Где-то над Эссексом шел воздушный бой. Истребитель, из которого валил дым, кувыркаясь, падал на землю, словно листок с дерева. Пассажиры сгрудились у окна, вглядываясь в небо. Из самолета никто не выбросился с парашютом. Летчик, кто бы он ни был, горел внутри. Это «Мессершмитт», сказали пассажиры, а не наш — не «Спитфайр» и не «Харрикейн». Небо очистилось, и солнце светило по-прежнему.
Вера встречала меня на вокзале: поцеловала воздух в дюйме от моей щеки, заявила, что я выросла, и снова пожаловалась на вес моего чемодана.
В этот раз я приехала на несколько месяцев.
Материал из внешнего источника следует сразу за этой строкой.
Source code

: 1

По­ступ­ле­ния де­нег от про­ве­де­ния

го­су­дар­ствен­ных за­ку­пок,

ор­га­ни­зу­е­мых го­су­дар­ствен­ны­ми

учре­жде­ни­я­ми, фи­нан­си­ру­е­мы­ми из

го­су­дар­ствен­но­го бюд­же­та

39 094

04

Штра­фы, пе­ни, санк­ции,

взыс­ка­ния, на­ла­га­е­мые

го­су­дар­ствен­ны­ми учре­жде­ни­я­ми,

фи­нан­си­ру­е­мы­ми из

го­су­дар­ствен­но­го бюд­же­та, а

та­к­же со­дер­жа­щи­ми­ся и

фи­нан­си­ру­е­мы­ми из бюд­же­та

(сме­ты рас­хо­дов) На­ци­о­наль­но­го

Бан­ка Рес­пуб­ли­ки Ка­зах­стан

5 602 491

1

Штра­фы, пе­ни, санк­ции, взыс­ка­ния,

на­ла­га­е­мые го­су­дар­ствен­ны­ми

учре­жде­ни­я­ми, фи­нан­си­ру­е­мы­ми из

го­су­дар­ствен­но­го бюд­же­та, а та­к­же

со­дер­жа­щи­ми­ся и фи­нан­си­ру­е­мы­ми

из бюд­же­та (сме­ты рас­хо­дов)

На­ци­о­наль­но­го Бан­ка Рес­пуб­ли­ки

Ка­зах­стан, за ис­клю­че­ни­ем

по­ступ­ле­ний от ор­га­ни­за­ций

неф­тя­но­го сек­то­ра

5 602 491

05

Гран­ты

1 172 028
Воздушные налеты на Лондон начались в сентябре, и три месяца спустя в городе за одну ночь было зарегистрировано 1725 пожаров. Отец приехал в Синдон, встретился с директором и устроил меня в школу, где в свое время училась Иден. К тому времени в деревне у меня появилась подружка, девочка, тоже приехавшая сюда к родственникам; так что я с нетерпением ждала встречи с Энн, с которой можно вместе ходить в школу, и радовалась, как радуются все в этом возрасте, что я ничем не отличаюсь от других детей. Был выходной день, и Иден ждала нас в «Лорел Коттедж». Утром в честь моего приезда она испекла бисквит, который удавался только ей — взбивать яйца требовалось не меньше десяти минут.
В «Лорел Коттедж» был также Фрэнсис, о котором я совсем забыла.